- WHAT TO WORK ON -
Filter this data down to the lines that hold "left", and copy them.

(Data items)
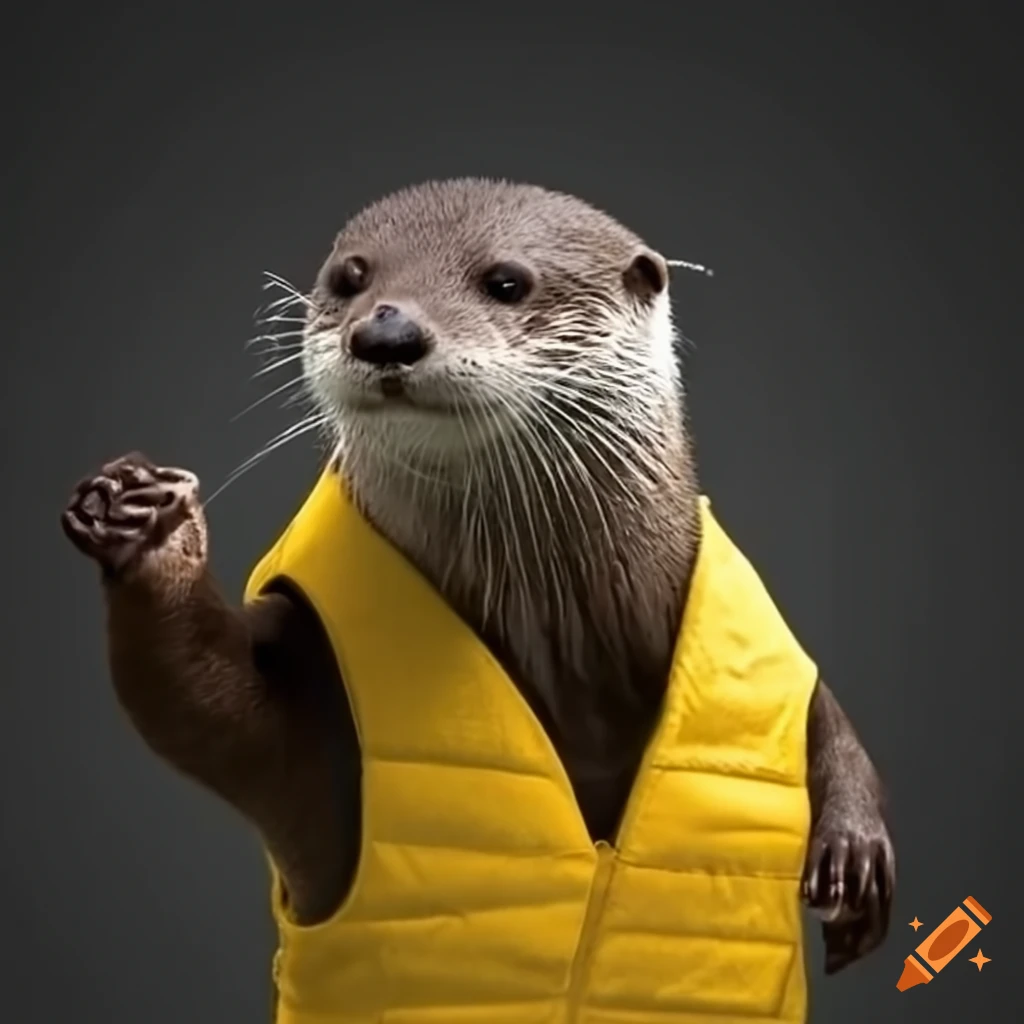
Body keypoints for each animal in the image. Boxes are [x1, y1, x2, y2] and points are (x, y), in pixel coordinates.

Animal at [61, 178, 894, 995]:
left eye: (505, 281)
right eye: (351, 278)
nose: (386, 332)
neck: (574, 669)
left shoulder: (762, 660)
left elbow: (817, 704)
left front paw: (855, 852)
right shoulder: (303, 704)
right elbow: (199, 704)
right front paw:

- WRITTEN ANSWER -
left eye: (505, 281)
left shoulder: (762, 660)
left elbow: (817, 704)
left front paw: (855, 852)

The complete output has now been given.